* [Work task] Across the listing below, count the lines containing "from". Answer with that number only.

· · ·

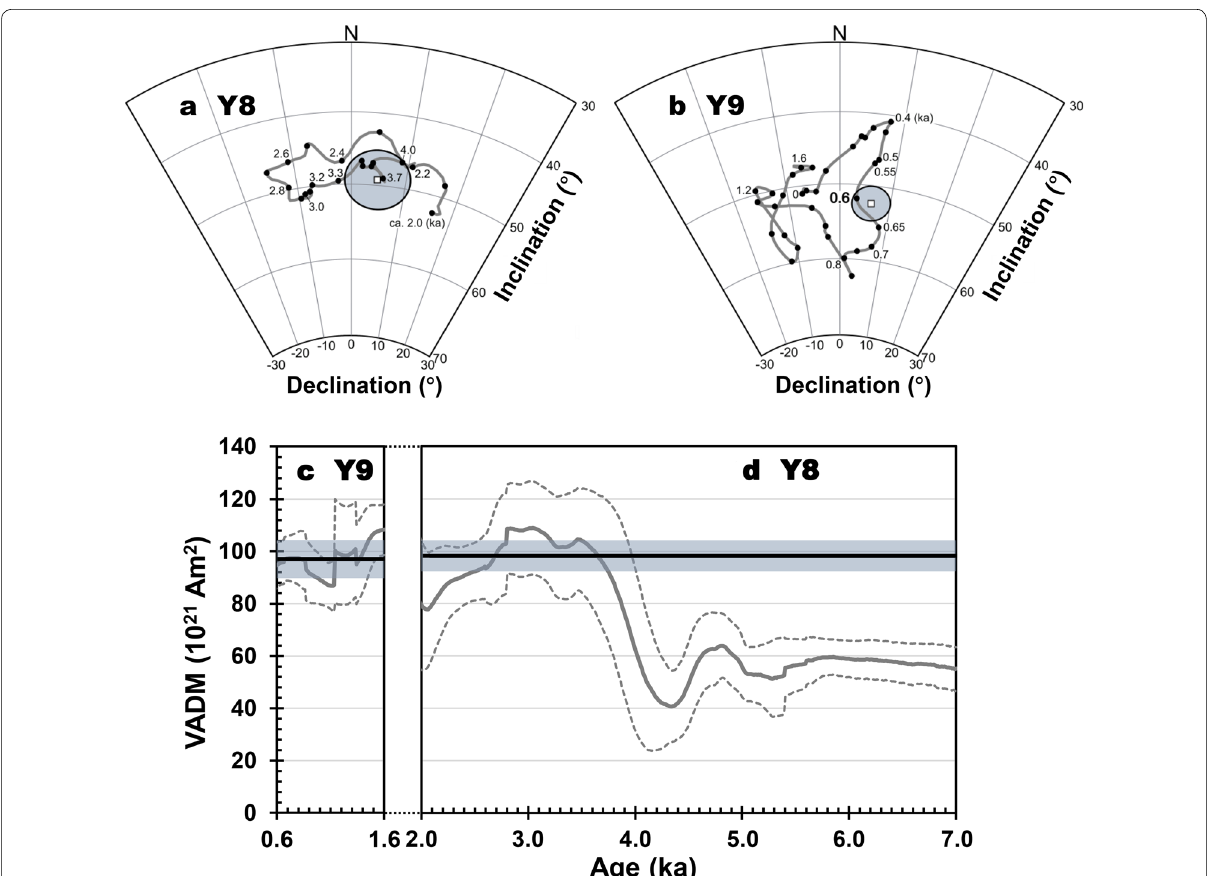
Fig. 6 PSV record during the past 4.0–2.0 ka ( a ) and 7.0–2.0 ka ( d ) for Y8 lava and 1.6–0.6 ka for Y9 lava ( b , c ) and our paleomagnetic results. Paleodirection obtained from Lake Biwa sediments (Ali et al. 1999) and that from the Japan Archeomagnetism Database (Hatakeyama and Shibuya 2012) were adopted, respectively, as PSV to paleodirection age estimation for Y8 ( a ) and Y9 ( b ) lava. Paleointensity data obtained from eastern Asia (Cai et al. 2017) were adopted as PSV for paleointensity age estimation ( c , d ). Mean paleodirections of Y8 ( a ) and Y9 ( b ) lava and their 95% confidence angles are shown, respectively, as open squares and gray circles. Estimated VADM values of Y9 ( c ) and Y8 ( d ) lava and their standard deviations are shown, respectively, as bold lines and gray bars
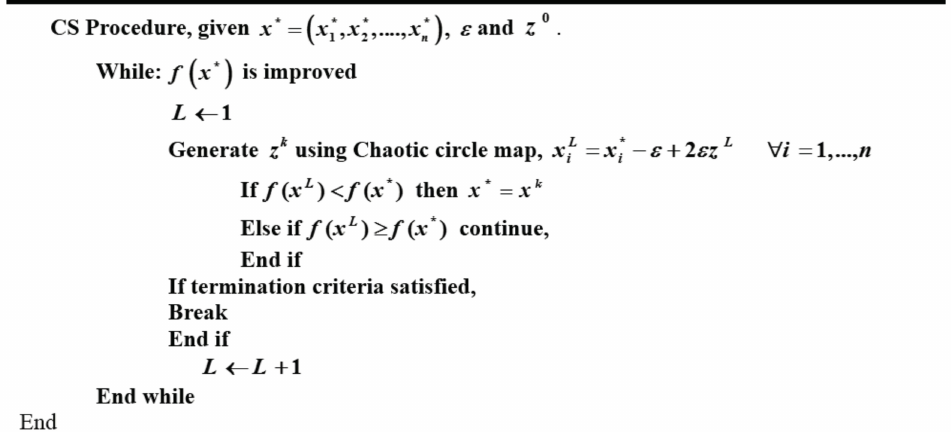
Figure 1. The pseudo-code of the chaotic local search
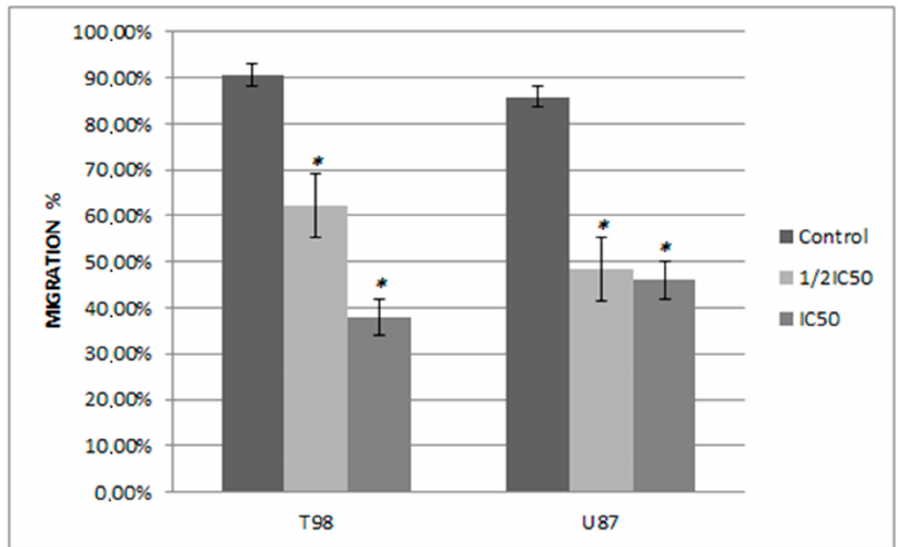
Figure 7. The effect of siderol on the migratory ability of T98 and U87 GBM cell lines at 48 h. Width migration = Width 0h − Width 48h . The experiment was carried out three times. Values expressed as percentages of migration and at 0 h the wound widths were set to 0%. An asterisk is used to indicate differences that are significant ( p < 0.05).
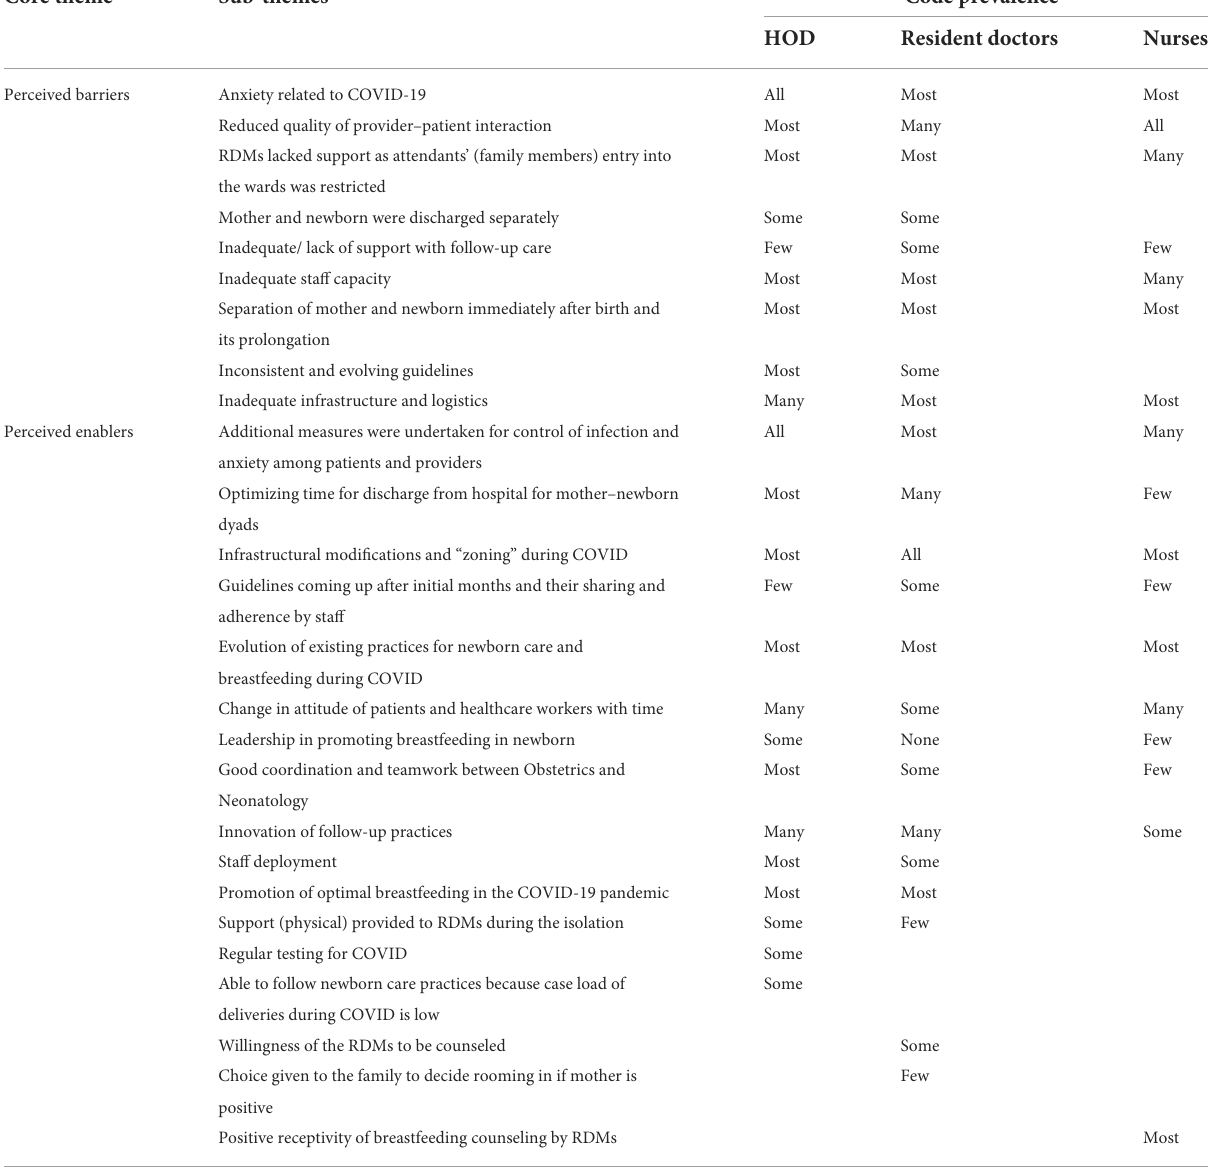
TABLE 3 List of core themes and sub-themes for optimal breastfeeding practices emerging from inductive data analysis and their code prevalence according to the healthcare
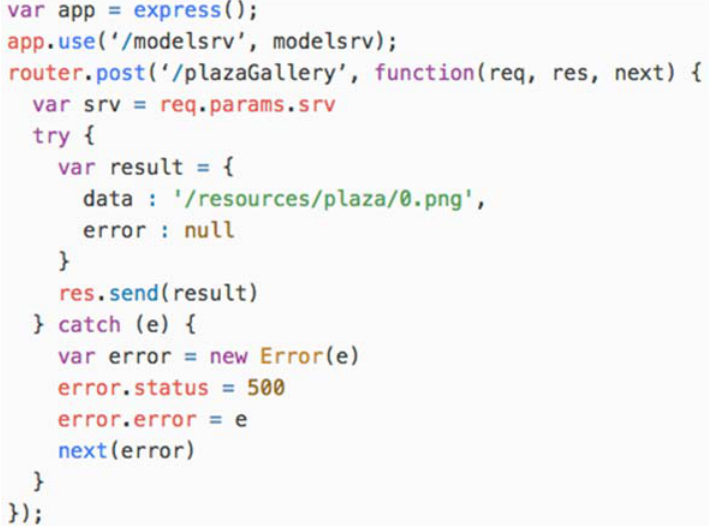
Figure 11. Fragment of code generated by the transformation for the remote model configuration.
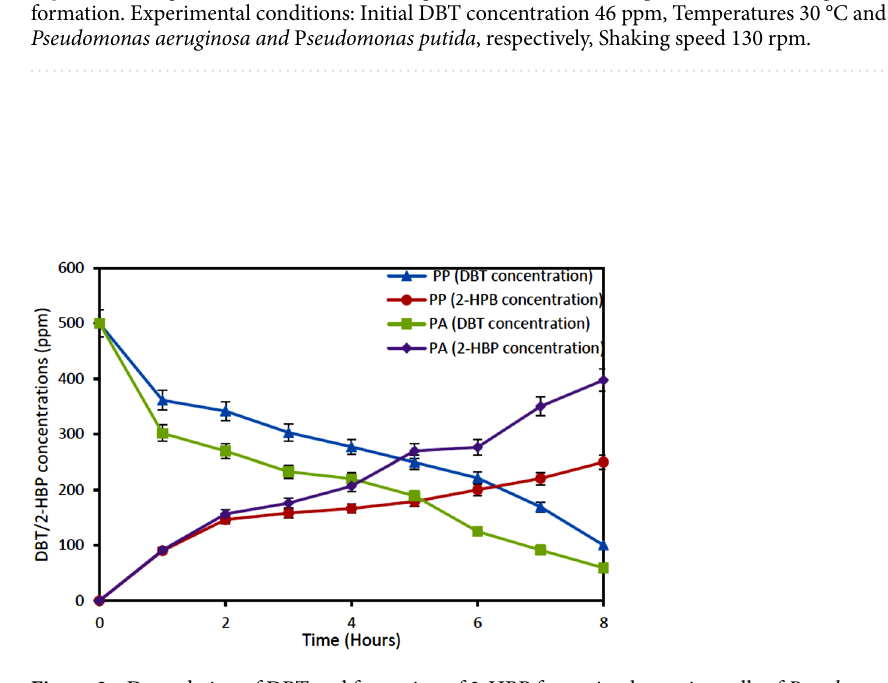
Figure 2. Degradation of DBT and formation of 2-HBP formation by resting cells of Pseudomonas aeruginosa and pseudomonas putida. Experimental conditions: Initial DBT concentration 500 ppm, Initial cell concentration 1.2 g DCW/L, Temperature 37 °C (Pseudomonas aeruginosa), 30 °C (Pseudomonas putida), Shaking speed 130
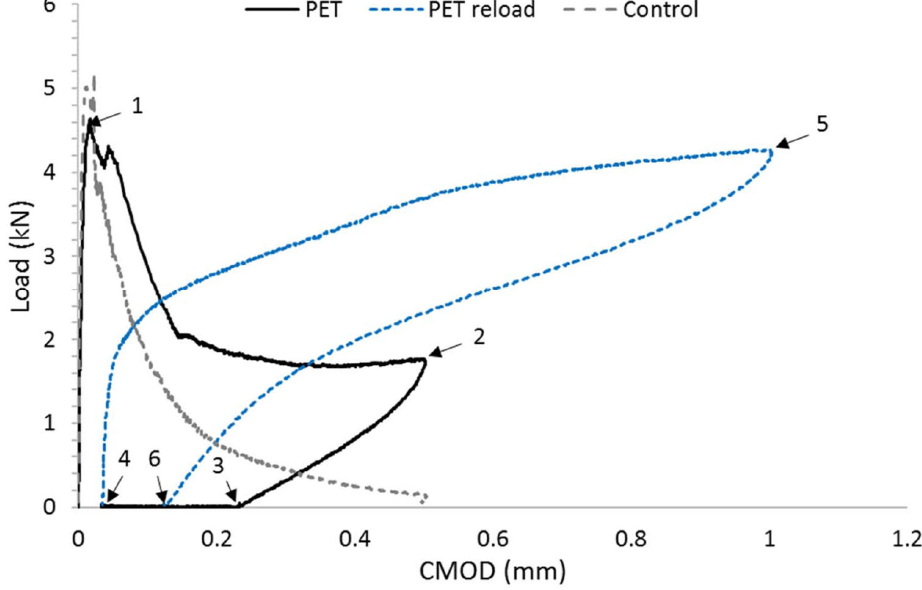
PET tendons were used both as the sole means of reinforcement and in conjunction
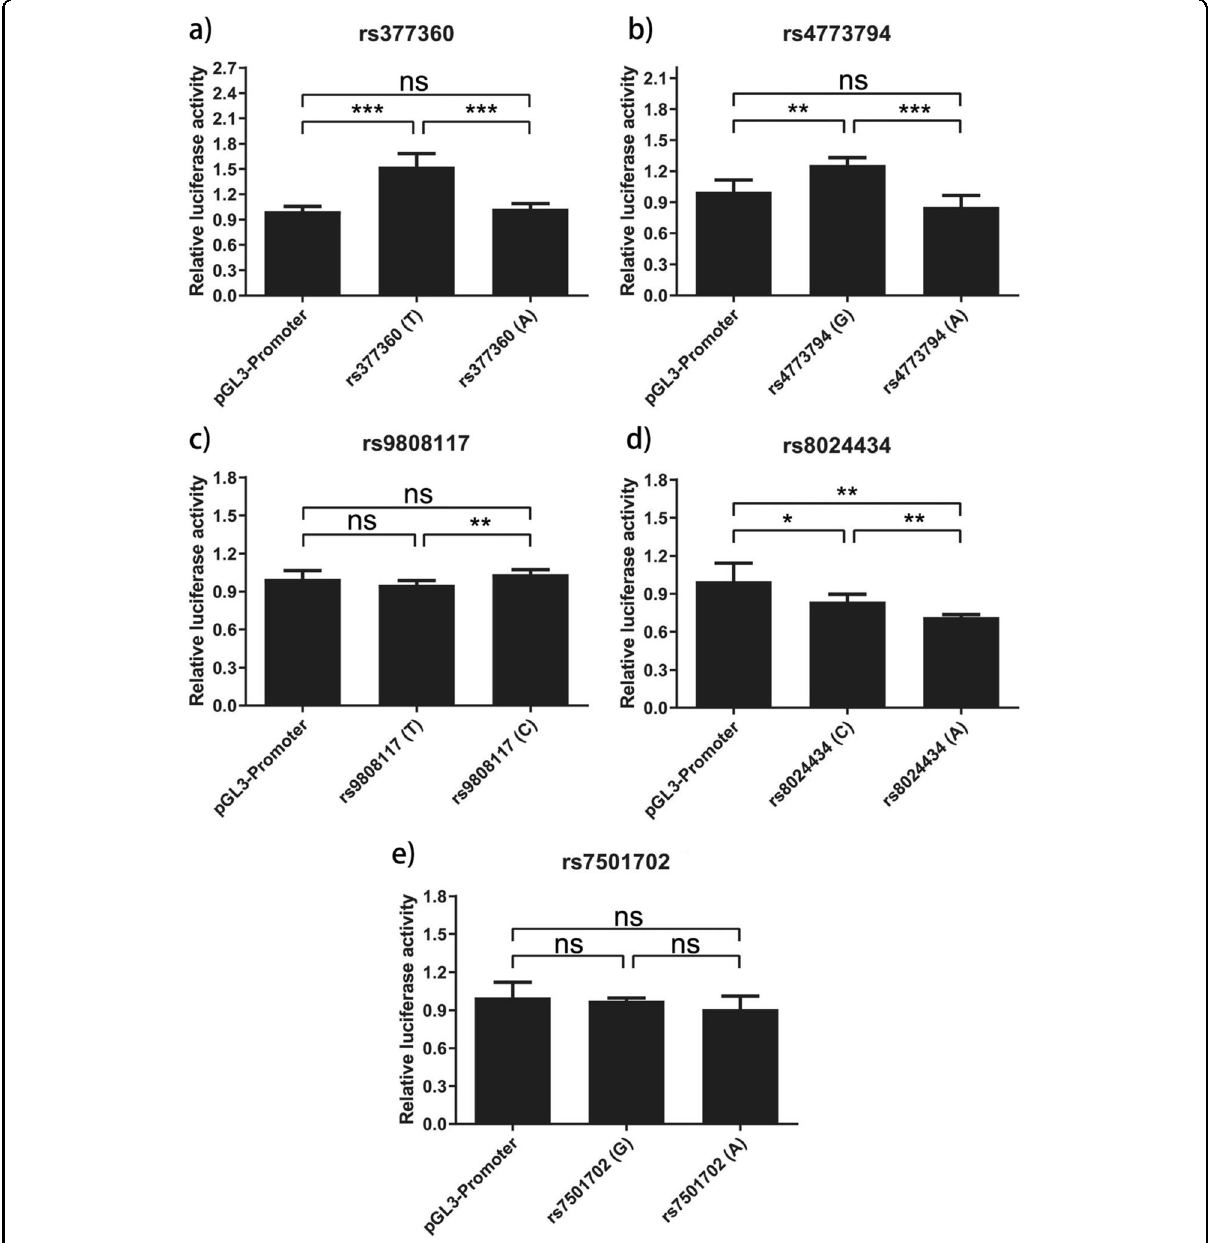
Fig. 5 Luciferase reporter assays comparing transcriptional activation with pGL3-Promoter or variant alleles of genetic variants. a ) rs377360. b ) rs4773794. c ) rs9808117. d ) rs8024434. e ) rs7501702. HEK-293 cells were transfected with luciferase reporter constructs for both alleles of each variant. Each construct was transfected fi ve times and assayed in quintuplicate in each experiment. The luciferase activities, normalized with a cotransfected Renilla activities, were expressed by taking the normalized luciferase activity of the vector (pGL3-Promoter) to be 1. Data represent means±SDs. P values were determined by using the t-test. Signi fi cance indicators will be written above the bars: *** if p < 0·001, ** if p < 0·01, * if p < 0·05,ns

· · ·

* [Response below] 2